Don't Love Sarcasm? Here's What It Can Predict About Your Brain Health

Not everyone enjoys sarcasm, but the art of being able to say what you want to say without actually saying it has often been lauded. Think of those colleagues, family members, or friends of yours who are experts at delivering the perfect lines at the perfect times. Some might cackle out loud in response, others might return the witty comment with one of their own, and still others might not appreciate the deliverer's mode of delivery. 

Turns out, there's something to be said about your brain health if you don't "get" sarcasm. According to a 2009 study published in the journal NeuroImage, not being able to detect when someone is being sarcastic to you could have an association with neurodegenerative disease, more specifically, frontotemporal dementia, per University of California San Francisco (UCSF). Researchers from UCSF examined the brains of 175 older adults (using an MRI) who viewed visuals of two people talking. One of them used insincere speech or sarcasm on and off. They were asked questions about what they viewed afterward. Some of the subjects were healthy while most of them had neurodegeneration in their brains. 

According to the study's results, those who had neurodegeneration in their frontal lobes found it difficult to differentiate between fact, sarcasm, and lies, while the healthy adults were easily able to do so. Interestingly, the study also noted that participants who had neurodegeneration in other parts of their brain also did better when it came to picking up on sarcasm. 

Your brain's frontal lobe is responsible for higher-order human behavior

This isn't the first study that's looked at the brain's frontal lobe and how damage or neurodegeneration can lead to difficulty in higher-level cognitive functions like self-monitoring your responses and delivering them with intent. This part of the brain is also considered the epicenter of your behavior and emotions (via Queensland Health). 
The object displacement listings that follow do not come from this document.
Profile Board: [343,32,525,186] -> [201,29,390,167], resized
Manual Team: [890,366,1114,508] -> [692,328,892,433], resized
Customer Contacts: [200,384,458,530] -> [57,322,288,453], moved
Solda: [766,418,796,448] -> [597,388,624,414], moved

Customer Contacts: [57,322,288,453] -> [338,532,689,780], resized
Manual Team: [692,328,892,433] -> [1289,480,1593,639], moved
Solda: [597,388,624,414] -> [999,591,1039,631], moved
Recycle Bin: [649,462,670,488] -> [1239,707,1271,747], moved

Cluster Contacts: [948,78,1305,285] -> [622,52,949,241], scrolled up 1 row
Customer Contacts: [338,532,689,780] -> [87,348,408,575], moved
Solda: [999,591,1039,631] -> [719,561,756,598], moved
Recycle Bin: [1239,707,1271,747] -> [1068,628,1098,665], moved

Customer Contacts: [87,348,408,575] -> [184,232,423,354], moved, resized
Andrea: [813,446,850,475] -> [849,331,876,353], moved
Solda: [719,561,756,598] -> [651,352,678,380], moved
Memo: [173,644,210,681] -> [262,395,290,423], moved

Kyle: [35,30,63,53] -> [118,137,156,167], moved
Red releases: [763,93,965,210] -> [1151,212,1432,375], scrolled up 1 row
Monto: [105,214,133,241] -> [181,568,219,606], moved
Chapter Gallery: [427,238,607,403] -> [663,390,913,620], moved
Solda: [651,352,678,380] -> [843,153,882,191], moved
A 2005 study published in the journal Neuropsychology found a similar association between the inability to notice sarcasm and brain health. Researchers examined 25 subjects with lesions in the prefrontal cortex (a section of the frontal lobe), per American Psychological Association. According to Dr. Sam Gandy, associate director of the Mount Sinai Alzheimer's Disease Research Center in New York City, it's not just the ability to pick up on sarcasm that gets affected when this part of the brain is damaged (per Health Day). A person's language comprehension, processing of short-term memory, and "recognition of 'self'" could also be compromised. So can their understanding of social concepts. Add that to the things you never knew about your brain

UCSF neuropsychologist Katherine Rankin, senior author of the dementia study, thinks that studies of this nature could pave the way for identifying early signs when it comes to neurodegenerative diseases (via University of California San Francisco). "If somebody has strange behavior and they stop understanding things like sarcasm and lies, they should see a specialist who can make sure this is not the start of one of these diseases," shared Rankin. 
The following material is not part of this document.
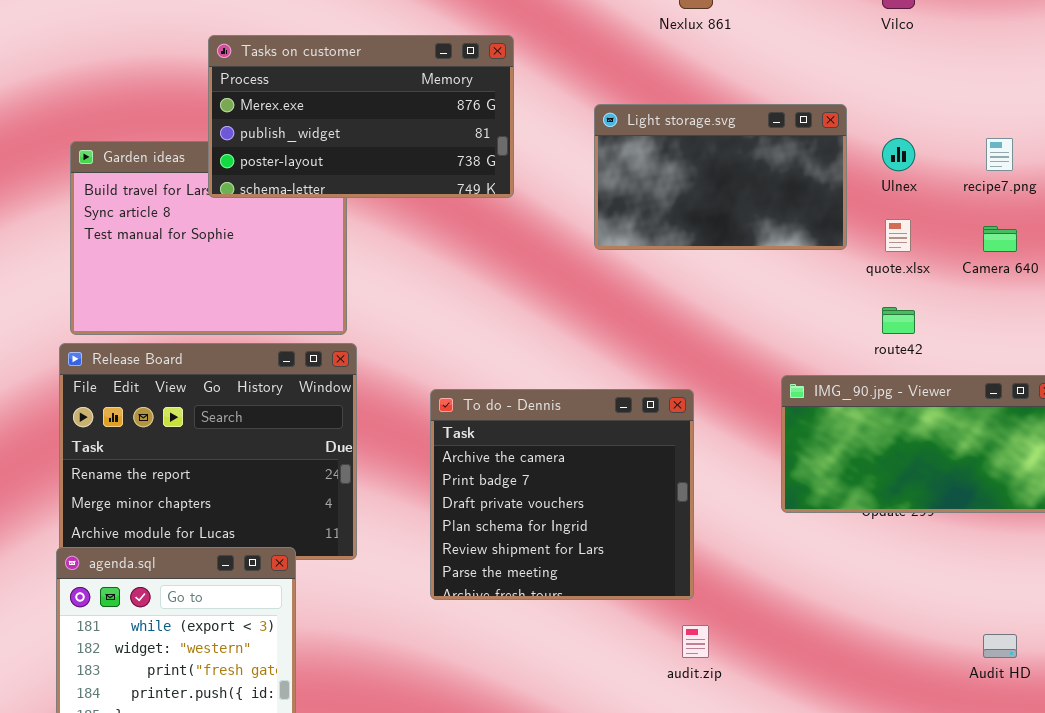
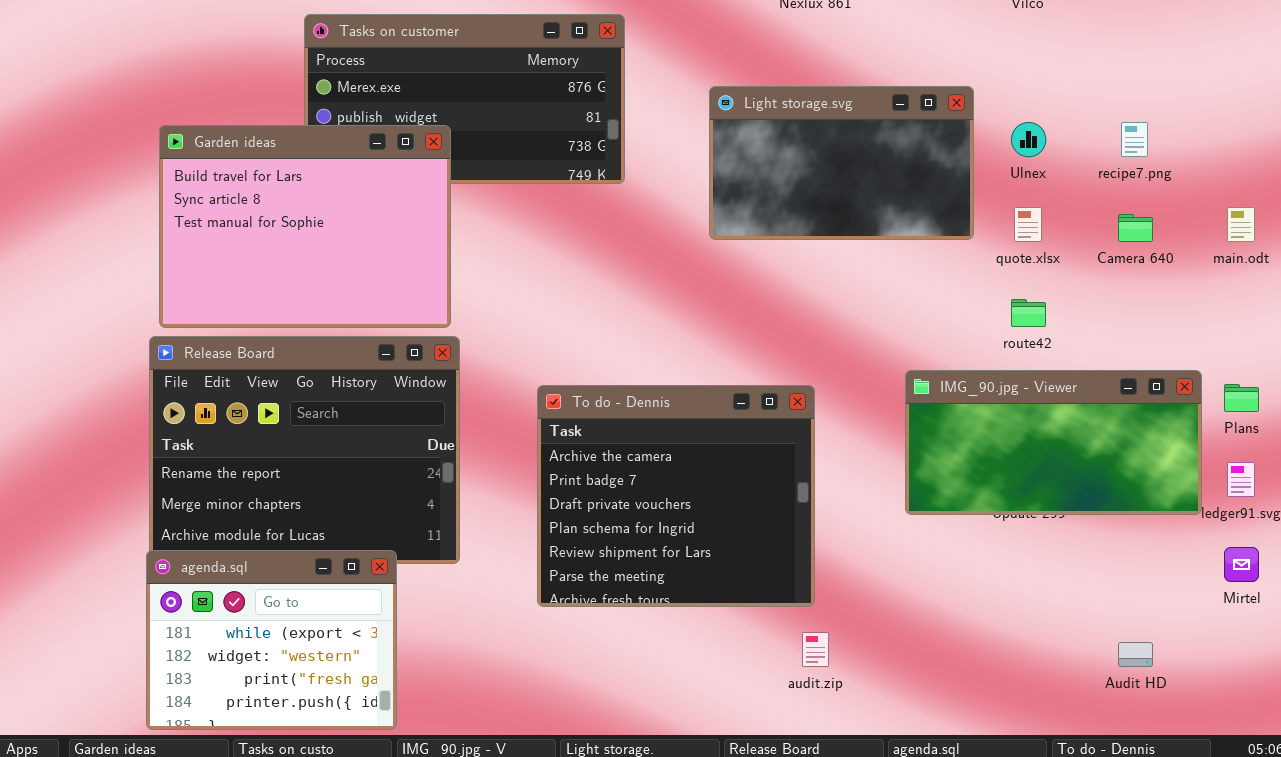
Garden ideas: [70,141,347,335] -> [159,125,451,328], raised

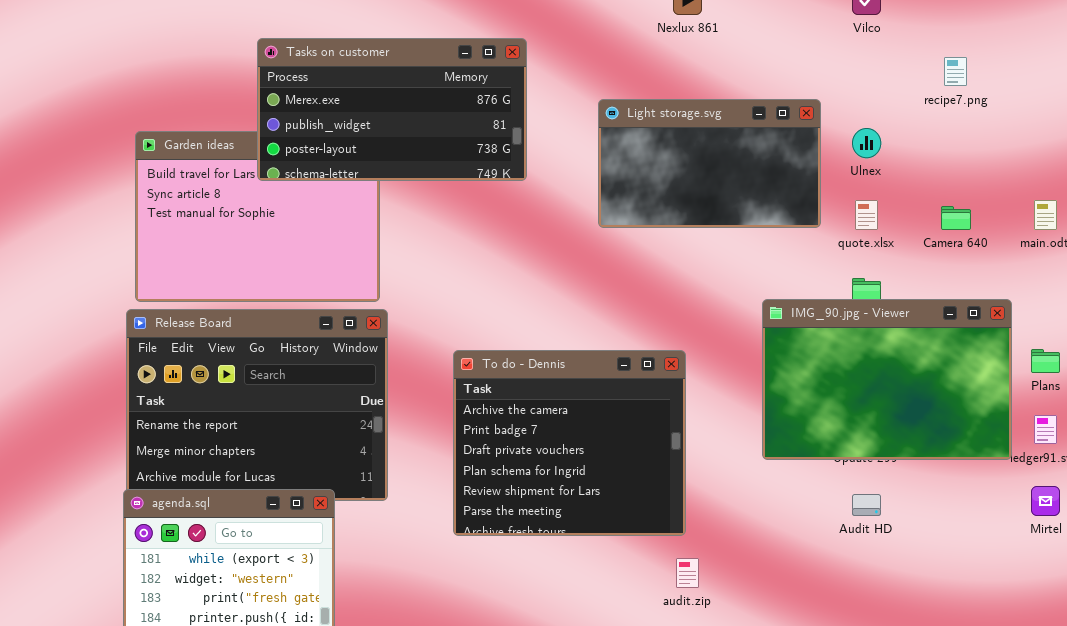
Tasks on customer: [304,14,625,184] -> [257,38,527,181], raised
recipe7.png: [1121,122,1148,157] -> [944,57,967,86], moved
IMG_90.jpg - Viewer: [905,370,1202,515] -> [762,299,1012,460], resized
Audit HD: [1118,642,1153,667] -> [852,494,881,516], moved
The relationship between sarcasm and intelligence

Something else being able to deliver and pick up on sarcasm is an indication of is a person's intelligence, according to psycholinguist at the University of Calgary, Penny Pexman (via BBC), who studied sarcasm in teenagers. 

"By around four, children develop the ability to take the perspective of another person and to recognise that the belief someone might hold in their mind is different from their own," explained Pexman. Being able to do the mental work required to decipher the meaning behind a sarcastic comment might actually make our brains sharper, per Psych2Go

Turns out, not engaging in sarcastic banter might be one of those habits that are actually hurting your brain. Does this mean all of us should be honing our witty comebacks or insincere yet creative comments to be ready to benefit us and the people receiving them? Not necessarily. There is an art to sarcasm that experts say is important to understand. Using humor to enhance a conversation instead of purposely trying to hurt someone is a good place to start. And if you do notice someone you love failing to perpetually grasp the beauty in your creative comments, you may want to alert them about the warning signs of dementia we just talked about.